Abbas clearly objects to the new reality, one in which Trump and Haley insist he start behaving like a responsible leader and begin to prioritize the interests of the people he purports to represent.
“Israel does want to make peace,” Trump said at the World Economic in Forum in Davos last week, but he openly questioned Palestinian commitment to negotiating an end to conflict, stating of the Palestinians: “They are going to have to want to make peace too, or we’re going to have nothing to do with it (the peace process) any longer.”
For all President Trump’s bluntness, Haley conveys the same message with a more powerful finesse. Speaking last week to the UN Security Council, she bore down on Abbas’ vitriolic rant several days before, condemning his indulgence in “outrageous and discredited conspiracy theories” and reinforcing the president’s main message to the Palestinian leadership: start negotiating now, and in good faith, or America will stop funding your programs.
Abbas is clearly furious that Trump and Haley have suddenly changed the terms of engagement
For decades, U.S. presidents have played along publicly with Palestinian doubletalk and blame-shifting. Abbas is clearly furious that Trump and Haley have suddenly changed the terms of engagement. They refuse to turn a blind eye to the fact that the PA brazenly funds terror and is rife with corruption. Abbas himself admits to having a $100-million fortune but is reputed to have assets of more than $1.5 billion. His predecessor, Yassir Arafat, left an estate worth billions when he died in 2004.
Average Palestinians have watched as their leaders pilfered funds provided by the United States and other Western nations, including Canada, to support institution-building, education and health programs. Billions in Western aid has been diverted over decades by so-called leaders and their cronies to feed unconscionable personal greed and support global Palestinian terrorism.

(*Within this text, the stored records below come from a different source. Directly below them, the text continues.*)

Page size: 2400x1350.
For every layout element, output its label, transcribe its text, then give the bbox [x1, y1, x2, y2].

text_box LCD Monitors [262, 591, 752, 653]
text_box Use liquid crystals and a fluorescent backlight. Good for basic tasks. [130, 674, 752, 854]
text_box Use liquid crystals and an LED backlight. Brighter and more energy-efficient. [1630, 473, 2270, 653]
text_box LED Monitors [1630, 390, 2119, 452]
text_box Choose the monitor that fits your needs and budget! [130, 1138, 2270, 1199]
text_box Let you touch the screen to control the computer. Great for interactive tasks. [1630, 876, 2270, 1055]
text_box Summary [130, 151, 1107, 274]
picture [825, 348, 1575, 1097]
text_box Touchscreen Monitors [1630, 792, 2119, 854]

Abbas assumed that la dolce vita would continue. Business as usual. No wonder he feels cheated. The rules of the game have suddenly changed.

President Barack Obama and his key officials, including his secretary of state John Kerry, were much more amenable to enabling Palestinian disingenuousness. Their propensity to distort reality was no more embarrassingly apparent than in 2013–14, when Obama dispatched Kerry to fix the Israeli-Palestinian conflict once and for all.

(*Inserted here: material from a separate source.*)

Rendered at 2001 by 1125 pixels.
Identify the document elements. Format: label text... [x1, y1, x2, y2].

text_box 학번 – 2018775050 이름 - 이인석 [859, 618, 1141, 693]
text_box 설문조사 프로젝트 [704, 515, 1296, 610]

By all accounts, Kerry worked doggedly to bring the two mistrustful parties to the table. He was bullish on his prospects for success. But, as recounted in an article in The American Interest last year by Israeli Brig.-Gen. Mike Herzog — who has been involved in every significant peace negotiation between the Palestinians and Israelis since 1993 —Kerry was hopeless.

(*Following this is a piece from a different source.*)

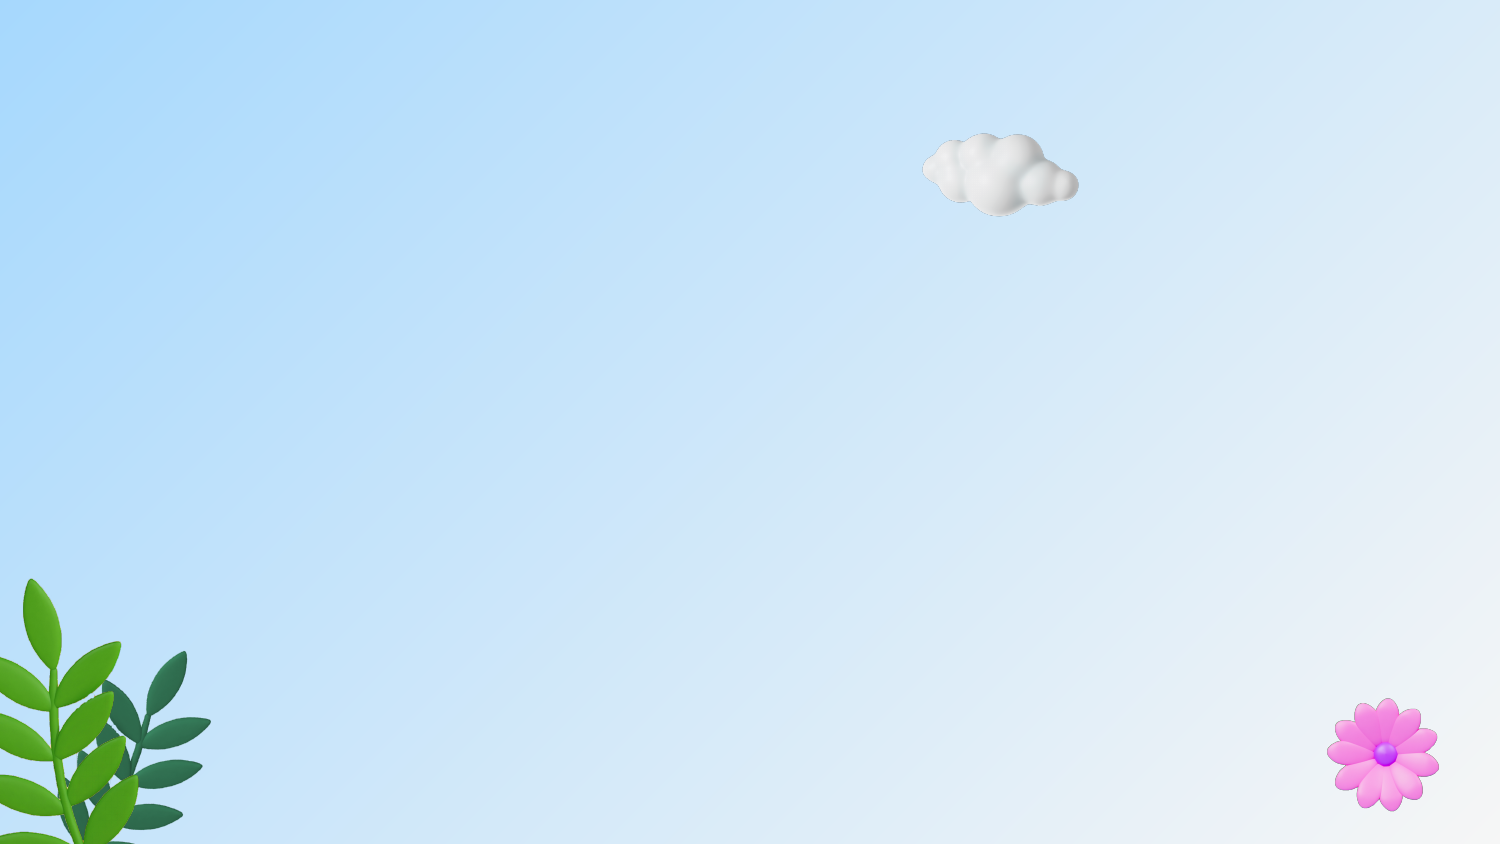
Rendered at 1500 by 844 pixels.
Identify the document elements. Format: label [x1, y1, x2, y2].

Herzog portrays Kerry as having been weighted by hubris more than an understanding of the parties and their complex, nuanced relationship. He was in way over his head yet was convinced his brilliance would solve everything.
He seems to have learned nothing. Earlier this month, Kerry was reported to have inserted himself into this imbroglio, telling a PA negotiator and longtime confidante of Abbas’s to advise him to resist Trump and “hold on and be strong” because the president would likely be out of the White House within a year. Kerry denies the report (as he has before when similar leaks have backfired).
Haley hasn’t addressed the alleged nuisance meddling of former Obama officials. She’s focusing her sights on the only person who can effect real change in the stalemate between Israel and the PA: President Mahmoud Abbas.
“Where is the Palestinian Anwar Sadat?” asked Haley in the Security Council Chamber, referring to the Egyptian president who took bold risks to make peace with Israel. “If President Abbas demonstrates he can be that type of leader, we would welcome it. His recent actions demonstrate the total opposite.”
The Trump administration isn’t being patronizing to Abbas. On the contrary, it is finally treating him as an equal, a leader capable of so much more than sowing corruption and misery. One can only hope that he recognizes the importance of this moment and can muster the strength of character to end the cycle of cowardly deception.
Vivian Bercovici was Canada’s ambassador to Israel from 2014 to 2016. She lives in Tel Aviv.